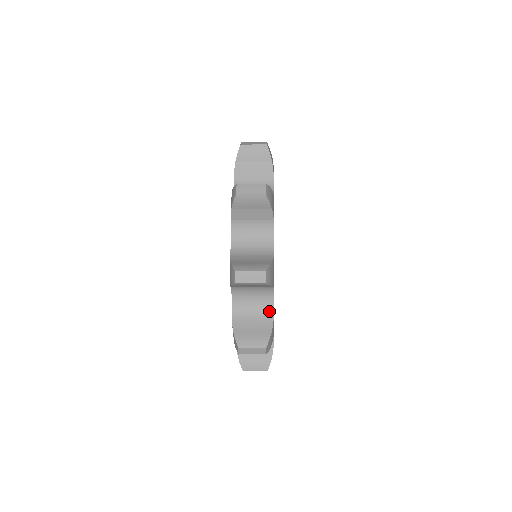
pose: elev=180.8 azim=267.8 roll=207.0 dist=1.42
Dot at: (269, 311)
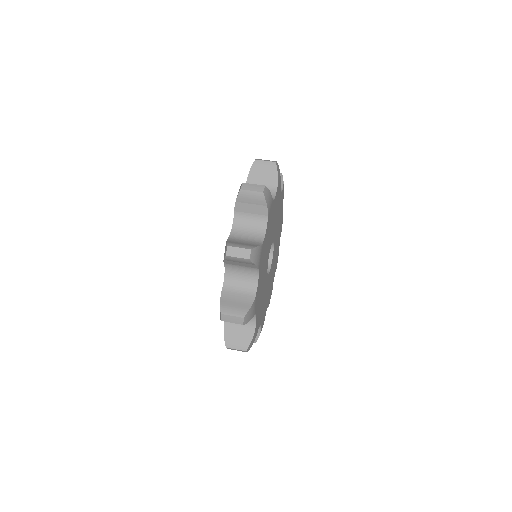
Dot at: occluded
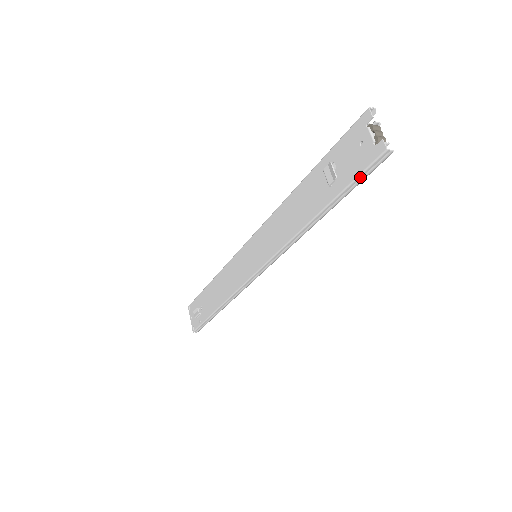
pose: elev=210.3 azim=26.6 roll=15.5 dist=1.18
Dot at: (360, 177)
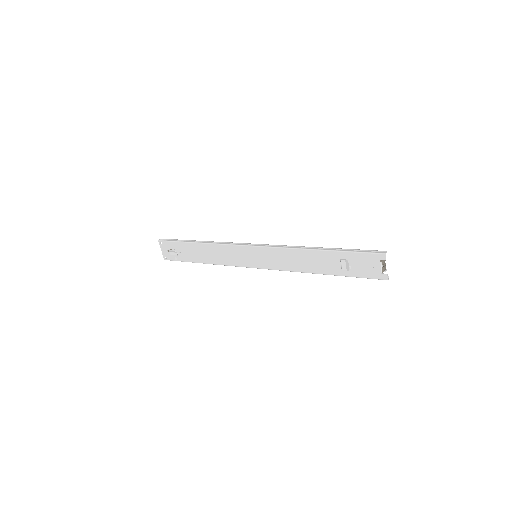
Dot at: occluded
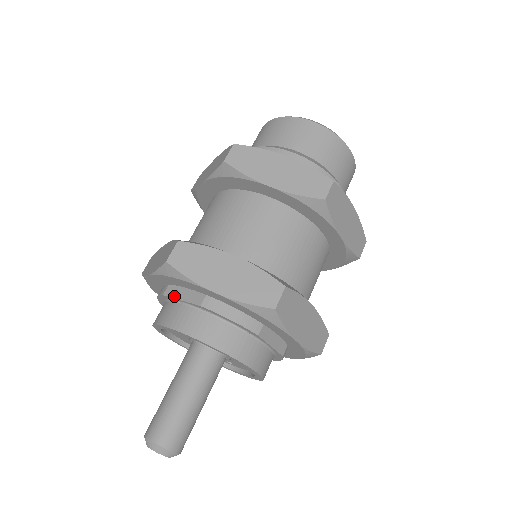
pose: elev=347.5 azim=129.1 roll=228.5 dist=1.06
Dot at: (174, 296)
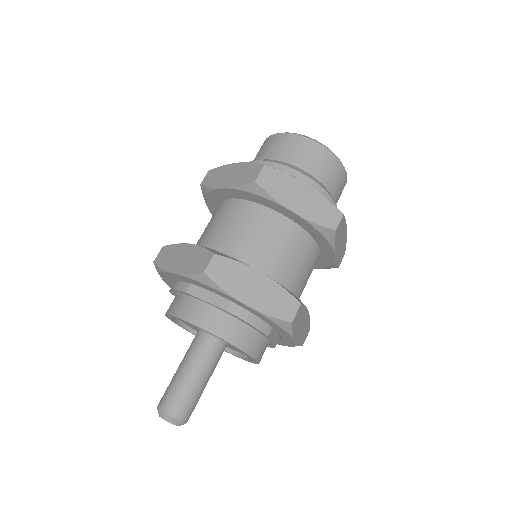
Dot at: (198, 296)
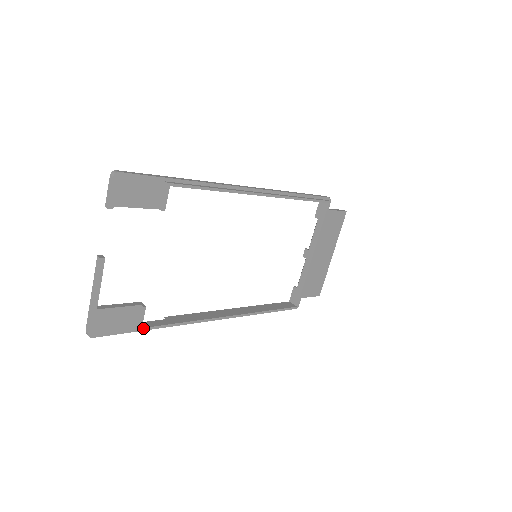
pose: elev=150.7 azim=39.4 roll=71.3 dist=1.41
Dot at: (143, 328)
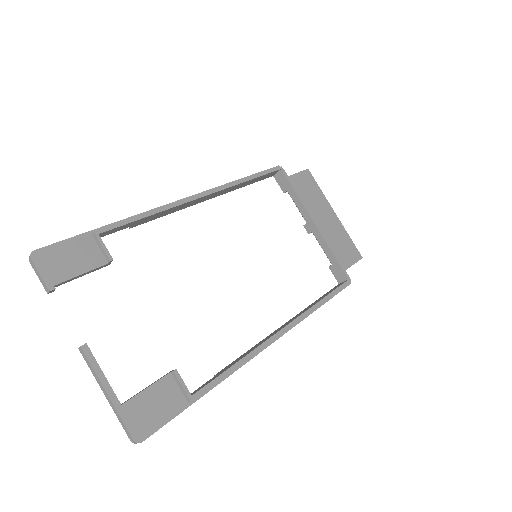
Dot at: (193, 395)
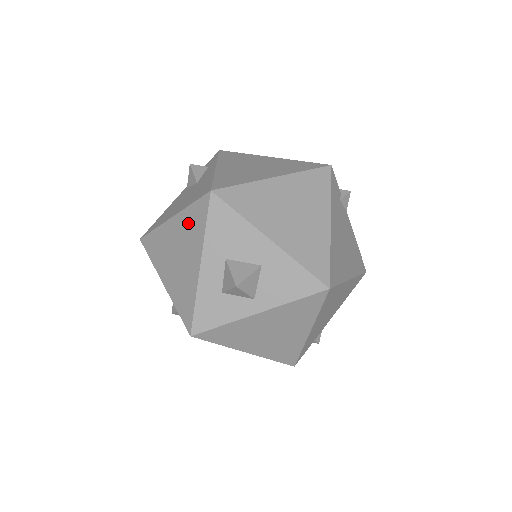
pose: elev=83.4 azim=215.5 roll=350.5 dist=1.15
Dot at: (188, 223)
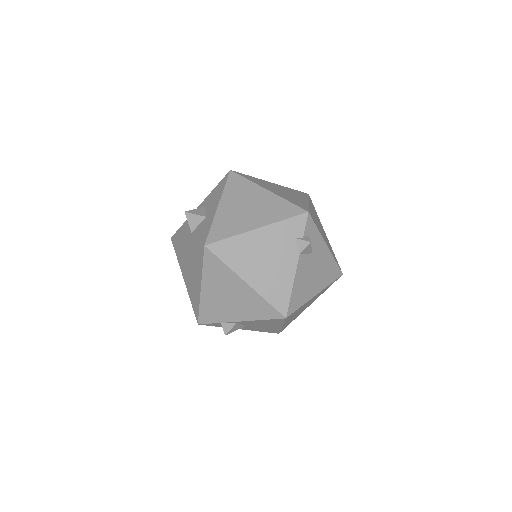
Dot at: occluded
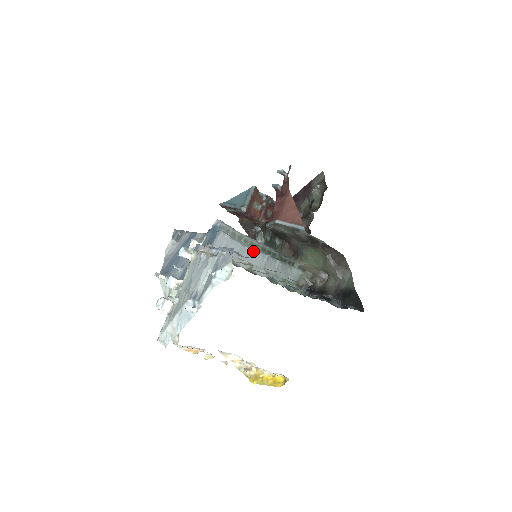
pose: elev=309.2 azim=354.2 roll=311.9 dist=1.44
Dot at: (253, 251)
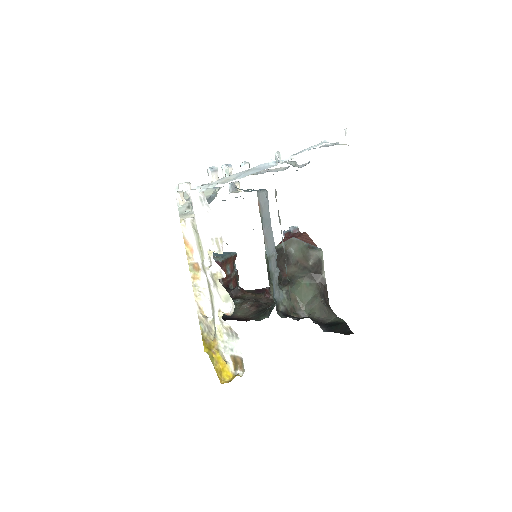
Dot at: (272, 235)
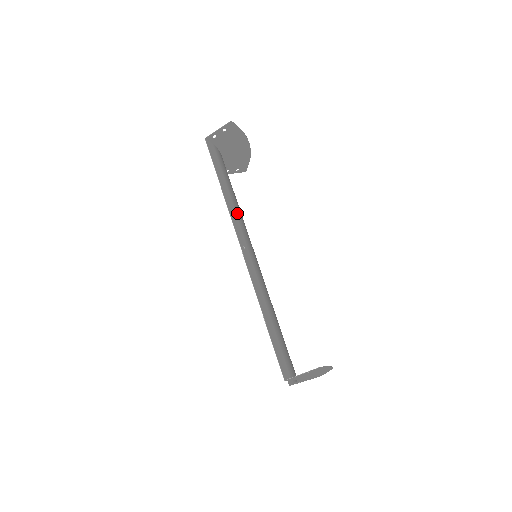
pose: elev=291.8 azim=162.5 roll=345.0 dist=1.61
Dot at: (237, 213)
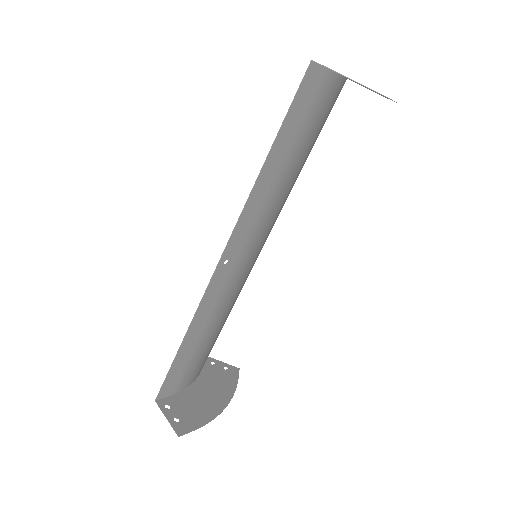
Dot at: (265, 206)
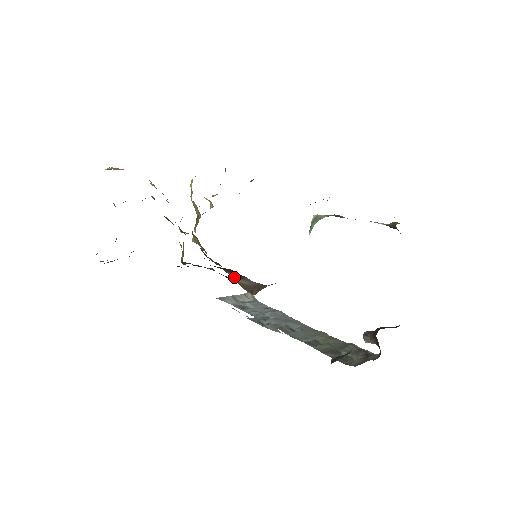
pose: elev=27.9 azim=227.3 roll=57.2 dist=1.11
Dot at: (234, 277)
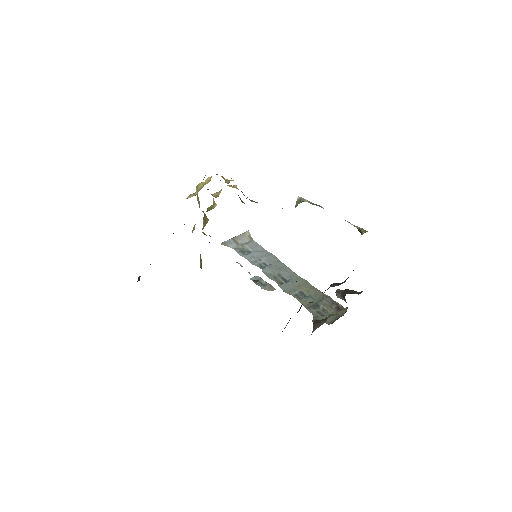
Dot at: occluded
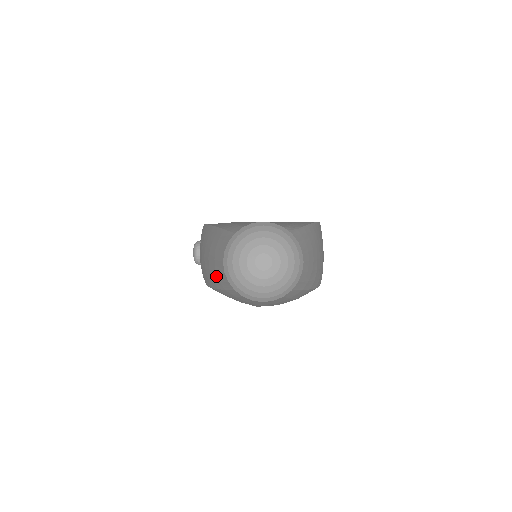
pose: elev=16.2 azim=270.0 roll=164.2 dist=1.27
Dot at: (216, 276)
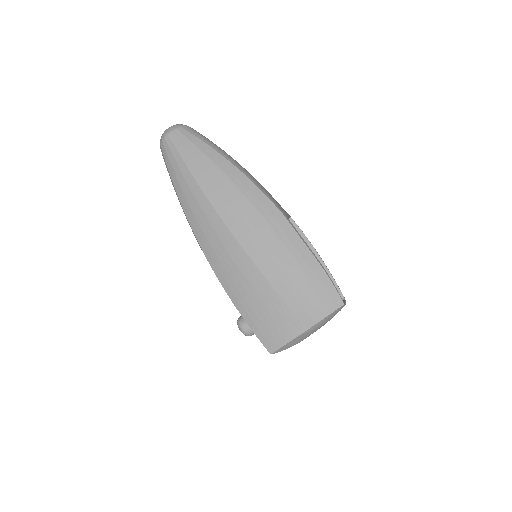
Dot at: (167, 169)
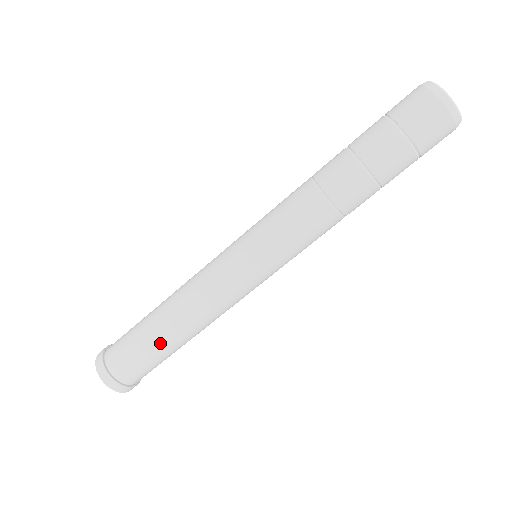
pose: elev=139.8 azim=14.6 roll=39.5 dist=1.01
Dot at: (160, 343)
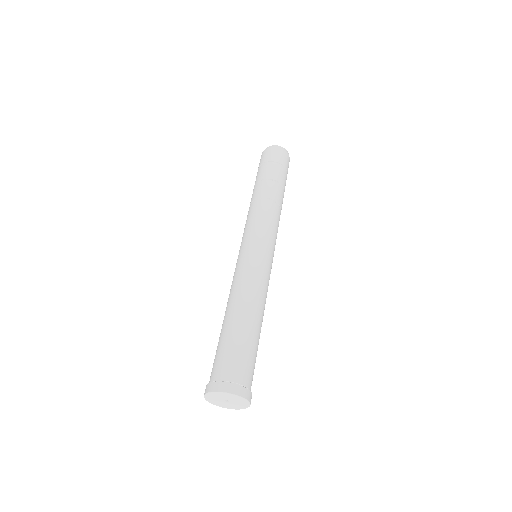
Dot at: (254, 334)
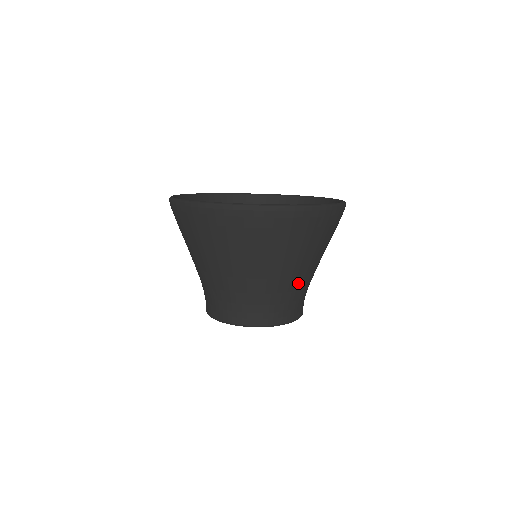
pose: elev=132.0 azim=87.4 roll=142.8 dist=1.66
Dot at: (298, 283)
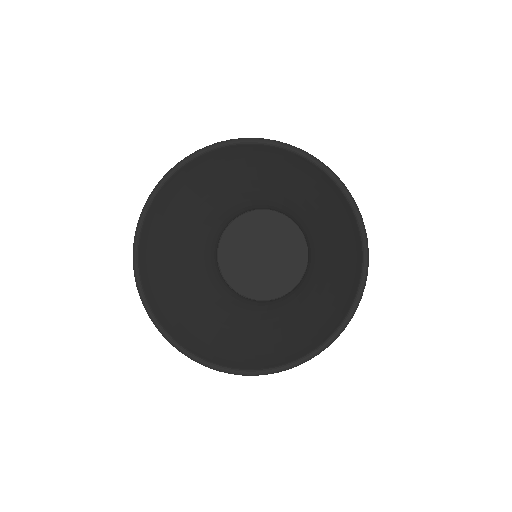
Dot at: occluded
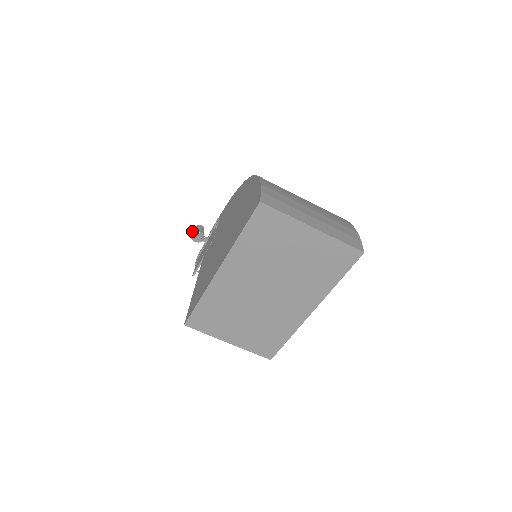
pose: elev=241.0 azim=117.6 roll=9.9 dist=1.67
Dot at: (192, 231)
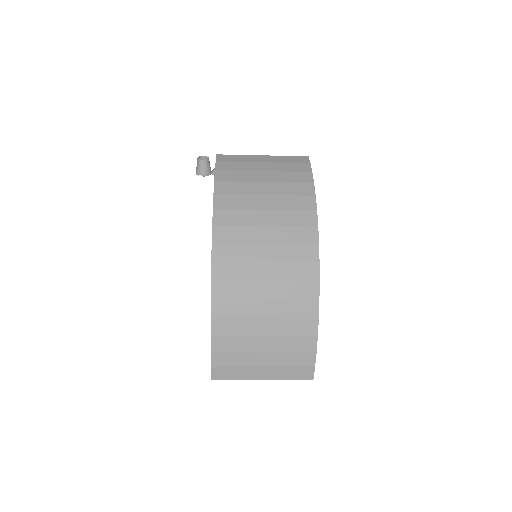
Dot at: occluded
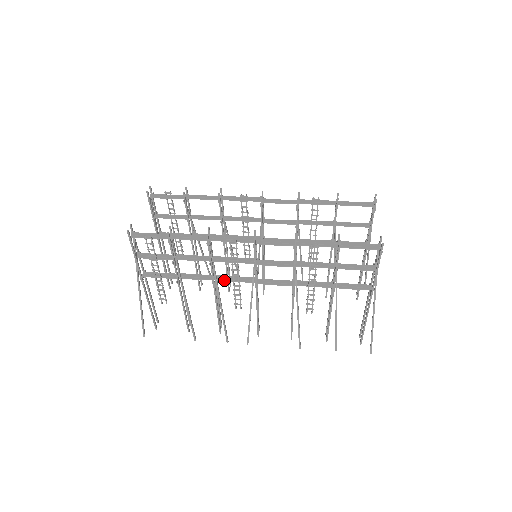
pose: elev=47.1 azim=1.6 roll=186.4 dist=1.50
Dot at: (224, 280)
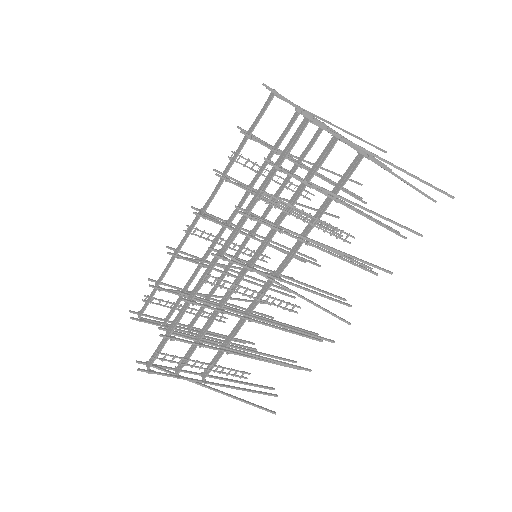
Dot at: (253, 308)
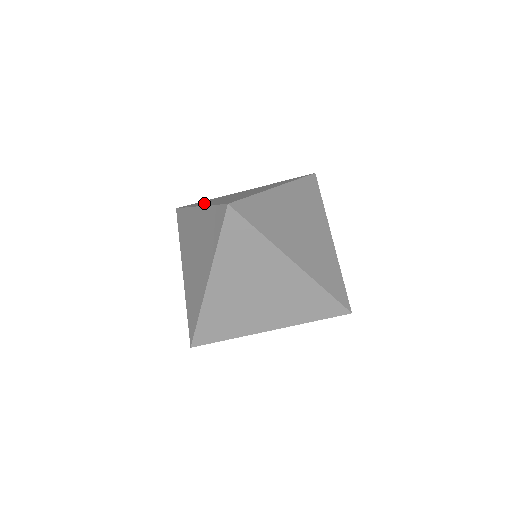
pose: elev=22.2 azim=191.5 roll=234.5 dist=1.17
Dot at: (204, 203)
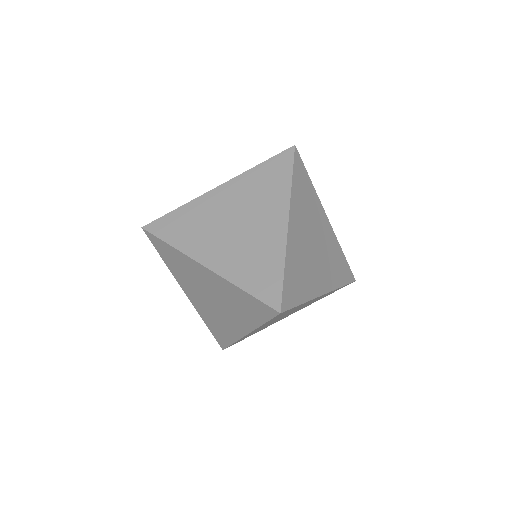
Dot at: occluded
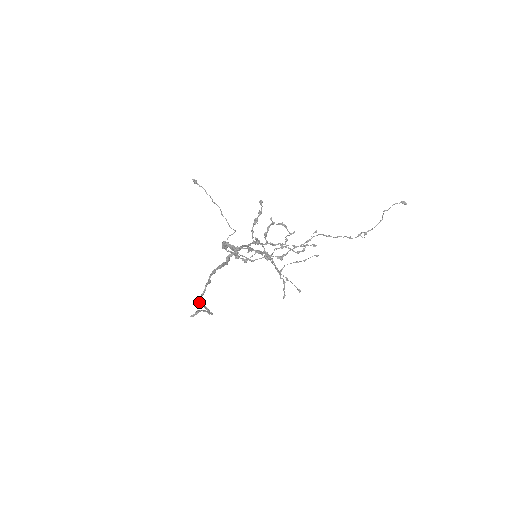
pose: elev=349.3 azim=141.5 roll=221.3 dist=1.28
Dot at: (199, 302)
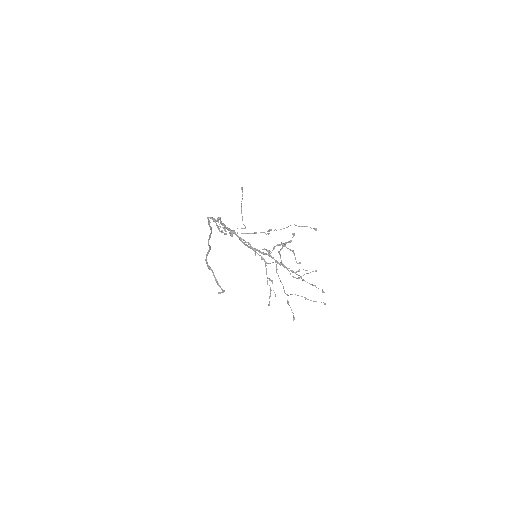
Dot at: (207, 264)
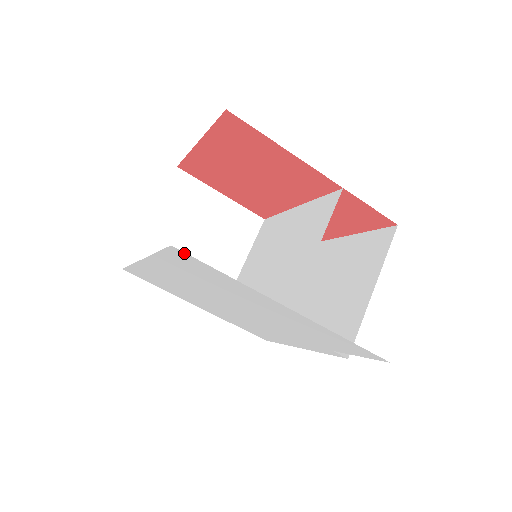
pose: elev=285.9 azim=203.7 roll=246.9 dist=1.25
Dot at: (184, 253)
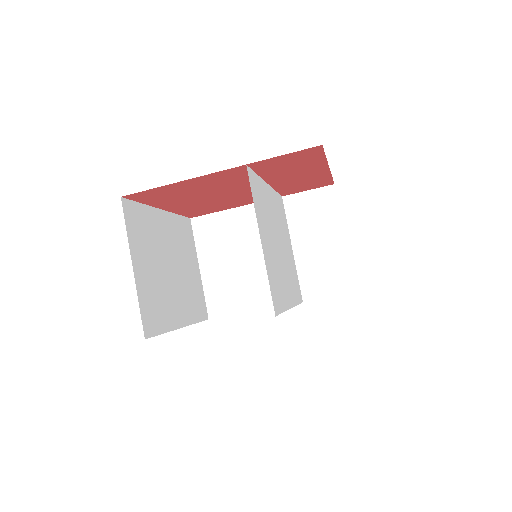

## Request
Reproduce all of the material above line for line, without any changes, and leave the pictures out.

## Output of the task
pose: elev=180.8 azim=267.8 roll=207.0 dist=1.42
Dot at: (269, 311)
Dot at: occluded
pose: elev=210.3 azim=26.6 roll=15.5 dist=1.18
Dot at: (360, 177)
Dot at: occluded
pose: elev=347.5 azim=129.1 roll=228.5 dist=1.06
Dot at: (174, 296)
Dot at: (198, 296)
pose: elev=150.7 azim=39.4 roll=71.3 dist=1.41
Dot at: (143, 328)
Dot at: (193, 395)
pose: elev=83.4 azim=215.5 roll=350.5 dist=1.15
Dot at: (188, 223)
Dot at: occluded
pose: elev=309.2 azim=354.2 roll=311.9 dist=1.44
Dot at: (253, 251)
Dot at: (272, 235)
pose: elev=291.8 azim=162.5 roll=345.0 dist=1.61
Dot at: (237, 213)
Dot at: (265, 206)
pose: elev=27.9 azim=227.3 roll=57.2 dist=1.11
Dot at: (234, 277)
Dot at: occluded
pose: elev=16.2 azim=270.0 roll=164.2 dist=1.27
Dot at: (216, 276)
Dot at: (167, 169)
pose: elev=139.8 azim=14.6 roll=39.5 dist=1.01
Dot at: (160, 343)
Dot at: (254, 334)
pose: elev=132.0 azim=87.4 roll=142.8 dist=1.66
Dot at: (298, 283)
Dot at: occluded
pose: elev=241.0 azim=117.6 roll=9.9 dist=1.67
Dot at: (192, 231)
Dot at: occluded
pose: elev=47.1 azim=1.6 roll=186.4 dist=1.50
Dot at: (224, 280)
Dot at: (253, 308)
pose: elev=22.2 azim=191.5 roll=234.5 dist=1.17
Dot at: (204, 203)
Dot at: occluded
pose: elev=349.3 azim=141.5 roll=221.3 dist=1.28
Dot at: (199, 302)
Dot at: (207, 264)
pose: elev=285.9 azim=203.7 roll=246.9 dist=1.25
Dot at: (184, 253)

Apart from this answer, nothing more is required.